=== Task prompt ===
Word for word, restate the lines of the material below from its first line through the one containing "Raccomandata Market 685, 689 e 665 dal". Omit the rest.

=== Task input ===
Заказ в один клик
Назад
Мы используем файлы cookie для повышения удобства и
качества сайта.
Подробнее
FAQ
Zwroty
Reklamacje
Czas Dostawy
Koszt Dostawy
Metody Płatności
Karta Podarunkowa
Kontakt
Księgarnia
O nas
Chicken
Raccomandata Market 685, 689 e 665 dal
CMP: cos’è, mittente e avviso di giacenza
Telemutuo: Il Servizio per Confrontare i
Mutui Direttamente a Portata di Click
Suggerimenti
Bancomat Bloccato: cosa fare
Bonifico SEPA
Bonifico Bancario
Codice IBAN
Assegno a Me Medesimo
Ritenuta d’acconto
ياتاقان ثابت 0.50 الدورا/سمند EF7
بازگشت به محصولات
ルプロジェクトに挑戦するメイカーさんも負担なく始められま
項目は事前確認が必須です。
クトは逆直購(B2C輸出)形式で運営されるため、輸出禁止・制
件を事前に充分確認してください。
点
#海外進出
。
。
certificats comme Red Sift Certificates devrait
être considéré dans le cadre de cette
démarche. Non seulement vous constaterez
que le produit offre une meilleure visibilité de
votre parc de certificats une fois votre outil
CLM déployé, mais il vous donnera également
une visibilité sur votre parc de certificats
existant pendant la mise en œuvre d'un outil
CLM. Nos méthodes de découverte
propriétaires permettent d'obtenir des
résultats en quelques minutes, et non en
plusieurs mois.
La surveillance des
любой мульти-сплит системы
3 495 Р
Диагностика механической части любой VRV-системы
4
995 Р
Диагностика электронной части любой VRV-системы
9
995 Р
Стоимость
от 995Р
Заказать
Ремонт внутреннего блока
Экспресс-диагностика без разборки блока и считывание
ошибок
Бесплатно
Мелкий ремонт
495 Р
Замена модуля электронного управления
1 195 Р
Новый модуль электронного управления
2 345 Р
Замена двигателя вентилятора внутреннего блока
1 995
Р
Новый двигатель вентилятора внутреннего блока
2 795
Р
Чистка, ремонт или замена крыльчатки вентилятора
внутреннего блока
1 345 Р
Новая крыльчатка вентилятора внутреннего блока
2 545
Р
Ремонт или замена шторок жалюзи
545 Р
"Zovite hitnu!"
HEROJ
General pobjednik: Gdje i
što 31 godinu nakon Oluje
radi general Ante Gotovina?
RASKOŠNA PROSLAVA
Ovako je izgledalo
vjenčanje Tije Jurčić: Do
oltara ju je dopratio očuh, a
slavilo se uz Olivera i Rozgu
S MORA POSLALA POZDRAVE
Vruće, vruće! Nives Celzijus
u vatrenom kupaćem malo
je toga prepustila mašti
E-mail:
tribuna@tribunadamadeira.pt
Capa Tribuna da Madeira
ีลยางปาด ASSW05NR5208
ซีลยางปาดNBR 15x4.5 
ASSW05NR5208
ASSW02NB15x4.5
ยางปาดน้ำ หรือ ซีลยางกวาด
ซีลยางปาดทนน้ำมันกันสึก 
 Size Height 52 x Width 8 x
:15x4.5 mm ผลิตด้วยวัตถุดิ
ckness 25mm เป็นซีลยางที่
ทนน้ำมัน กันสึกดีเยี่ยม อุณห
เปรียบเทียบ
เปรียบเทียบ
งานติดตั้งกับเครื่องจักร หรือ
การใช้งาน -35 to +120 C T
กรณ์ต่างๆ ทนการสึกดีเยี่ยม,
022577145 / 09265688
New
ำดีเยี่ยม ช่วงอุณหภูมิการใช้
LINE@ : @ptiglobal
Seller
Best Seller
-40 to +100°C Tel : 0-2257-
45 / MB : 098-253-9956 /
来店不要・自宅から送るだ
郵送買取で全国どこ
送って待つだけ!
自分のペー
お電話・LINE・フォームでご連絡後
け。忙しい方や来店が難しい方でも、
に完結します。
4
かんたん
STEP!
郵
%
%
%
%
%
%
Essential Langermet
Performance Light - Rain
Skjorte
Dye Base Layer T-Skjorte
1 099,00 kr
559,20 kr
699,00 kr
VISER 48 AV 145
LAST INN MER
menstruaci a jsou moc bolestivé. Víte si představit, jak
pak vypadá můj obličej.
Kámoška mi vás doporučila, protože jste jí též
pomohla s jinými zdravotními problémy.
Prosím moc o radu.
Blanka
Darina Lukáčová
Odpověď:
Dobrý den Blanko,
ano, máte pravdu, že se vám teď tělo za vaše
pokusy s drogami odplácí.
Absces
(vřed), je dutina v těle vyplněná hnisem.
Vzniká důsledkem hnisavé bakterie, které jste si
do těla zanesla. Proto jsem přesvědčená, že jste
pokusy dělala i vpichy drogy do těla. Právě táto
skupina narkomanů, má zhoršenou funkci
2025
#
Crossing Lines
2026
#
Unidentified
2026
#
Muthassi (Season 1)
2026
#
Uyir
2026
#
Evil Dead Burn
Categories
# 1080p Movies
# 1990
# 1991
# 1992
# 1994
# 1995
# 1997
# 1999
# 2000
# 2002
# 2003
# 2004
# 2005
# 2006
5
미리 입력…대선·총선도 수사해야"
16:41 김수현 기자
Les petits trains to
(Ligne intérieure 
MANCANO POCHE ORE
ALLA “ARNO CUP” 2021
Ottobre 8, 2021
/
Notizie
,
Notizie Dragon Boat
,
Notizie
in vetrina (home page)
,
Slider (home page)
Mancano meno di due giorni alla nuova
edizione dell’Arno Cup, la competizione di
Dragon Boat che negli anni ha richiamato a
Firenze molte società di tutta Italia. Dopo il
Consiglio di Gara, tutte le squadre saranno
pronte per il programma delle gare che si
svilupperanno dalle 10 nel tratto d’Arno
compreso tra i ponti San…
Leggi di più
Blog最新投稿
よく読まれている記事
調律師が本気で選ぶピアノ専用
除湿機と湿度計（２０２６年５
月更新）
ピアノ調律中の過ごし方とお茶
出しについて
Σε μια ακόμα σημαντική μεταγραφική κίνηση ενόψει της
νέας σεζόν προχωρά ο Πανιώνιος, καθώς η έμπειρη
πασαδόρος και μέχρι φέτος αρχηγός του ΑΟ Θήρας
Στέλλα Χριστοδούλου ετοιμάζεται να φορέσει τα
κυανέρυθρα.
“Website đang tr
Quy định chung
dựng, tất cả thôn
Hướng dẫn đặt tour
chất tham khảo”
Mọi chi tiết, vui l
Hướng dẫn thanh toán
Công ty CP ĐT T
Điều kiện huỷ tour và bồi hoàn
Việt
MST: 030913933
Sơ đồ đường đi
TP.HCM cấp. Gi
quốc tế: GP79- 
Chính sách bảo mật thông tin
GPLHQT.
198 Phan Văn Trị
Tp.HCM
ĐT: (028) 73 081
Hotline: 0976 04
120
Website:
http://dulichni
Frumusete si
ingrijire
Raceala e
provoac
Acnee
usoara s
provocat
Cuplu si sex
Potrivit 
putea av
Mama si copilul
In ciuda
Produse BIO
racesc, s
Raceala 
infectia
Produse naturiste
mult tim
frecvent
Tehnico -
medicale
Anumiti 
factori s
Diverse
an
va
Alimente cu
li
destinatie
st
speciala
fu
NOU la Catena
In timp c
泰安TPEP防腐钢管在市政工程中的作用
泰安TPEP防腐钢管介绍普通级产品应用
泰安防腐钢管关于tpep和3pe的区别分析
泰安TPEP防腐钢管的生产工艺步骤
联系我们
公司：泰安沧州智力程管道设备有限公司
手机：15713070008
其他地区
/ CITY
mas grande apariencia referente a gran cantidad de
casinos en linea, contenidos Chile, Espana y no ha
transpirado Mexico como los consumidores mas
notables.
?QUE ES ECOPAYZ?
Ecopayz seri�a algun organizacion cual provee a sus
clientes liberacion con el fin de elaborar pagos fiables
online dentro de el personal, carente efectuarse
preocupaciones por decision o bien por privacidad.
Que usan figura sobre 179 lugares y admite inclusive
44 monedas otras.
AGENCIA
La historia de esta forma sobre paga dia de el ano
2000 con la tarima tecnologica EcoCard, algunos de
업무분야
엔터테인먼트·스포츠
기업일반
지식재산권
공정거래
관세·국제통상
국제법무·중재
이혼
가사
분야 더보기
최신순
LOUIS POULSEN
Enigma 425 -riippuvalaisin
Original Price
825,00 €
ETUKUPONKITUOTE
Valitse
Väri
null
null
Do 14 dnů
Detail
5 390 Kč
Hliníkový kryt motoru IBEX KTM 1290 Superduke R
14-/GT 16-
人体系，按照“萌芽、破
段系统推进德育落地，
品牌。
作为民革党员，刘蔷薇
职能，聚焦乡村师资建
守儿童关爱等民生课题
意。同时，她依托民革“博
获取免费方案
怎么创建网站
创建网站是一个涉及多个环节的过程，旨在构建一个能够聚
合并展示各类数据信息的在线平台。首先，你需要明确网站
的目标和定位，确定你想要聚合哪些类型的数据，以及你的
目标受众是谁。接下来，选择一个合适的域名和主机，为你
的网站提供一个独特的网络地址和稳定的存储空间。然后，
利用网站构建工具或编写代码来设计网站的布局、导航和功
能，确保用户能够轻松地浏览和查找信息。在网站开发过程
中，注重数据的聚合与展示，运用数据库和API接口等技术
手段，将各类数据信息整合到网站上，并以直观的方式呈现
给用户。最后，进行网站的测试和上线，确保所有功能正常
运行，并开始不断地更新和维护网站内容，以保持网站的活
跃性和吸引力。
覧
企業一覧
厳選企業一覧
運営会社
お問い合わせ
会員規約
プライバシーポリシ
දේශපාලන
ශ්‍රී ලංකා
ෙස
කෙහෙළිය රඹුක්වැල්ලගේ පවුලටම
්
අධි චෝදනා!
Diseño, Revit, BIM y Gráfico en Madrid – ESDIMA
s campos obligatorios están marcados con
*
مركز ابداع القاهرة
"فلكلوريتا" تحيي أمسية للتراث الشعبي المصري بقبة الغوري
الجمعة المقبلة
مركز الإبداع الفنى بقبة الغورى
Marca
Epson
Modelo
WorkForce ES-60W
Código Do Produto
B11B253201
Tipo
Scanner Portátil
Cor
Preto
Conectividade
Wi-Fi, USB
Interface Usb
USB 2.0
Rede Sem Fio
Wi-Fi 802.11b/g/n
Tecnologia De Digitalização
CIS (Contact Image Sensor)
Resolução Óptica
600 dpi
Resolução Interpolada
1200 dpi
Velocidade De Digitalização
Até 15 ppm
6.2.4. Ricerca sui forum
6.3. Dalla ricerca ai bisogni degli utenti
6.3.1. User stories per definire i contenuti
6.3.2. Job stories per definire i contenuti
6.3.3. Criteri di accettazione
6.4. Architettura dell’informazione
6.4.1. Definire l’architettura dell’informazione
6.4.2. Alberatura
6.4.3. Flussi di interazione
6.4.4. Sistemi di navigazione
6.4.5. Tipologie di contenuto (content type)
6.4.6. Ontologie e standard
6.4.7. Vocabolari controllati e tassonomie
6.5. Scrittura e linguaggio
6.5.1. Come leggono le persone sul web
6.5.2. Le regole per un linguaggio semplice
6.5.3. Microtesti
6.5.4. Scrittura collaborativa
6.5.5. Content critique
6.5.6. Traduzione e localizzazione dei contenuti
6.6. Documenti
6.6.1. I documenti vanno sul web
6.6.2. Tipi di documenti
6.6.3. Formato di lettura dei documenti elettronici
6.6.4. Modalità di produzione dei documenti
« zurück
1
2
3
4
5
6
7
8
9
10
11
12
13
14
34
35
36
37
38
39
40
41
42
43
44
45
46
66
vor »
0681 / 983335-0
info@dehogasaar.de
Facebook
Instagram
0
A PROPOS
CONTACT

=== Final answer ===
Заказ в один клик
Назад
Мы используем файлы cookie для повышения удобства и
качества сайта.
Подробнее
FAQ
Zwroty
Reklamacje
Czas Dostawy
Koszt Dostawy
Metody Płatności
Karta Podarunkowa
Kontakt
Księgarnia
O nas
Chicken
Raccomandata Market 685, 689 e 665 dal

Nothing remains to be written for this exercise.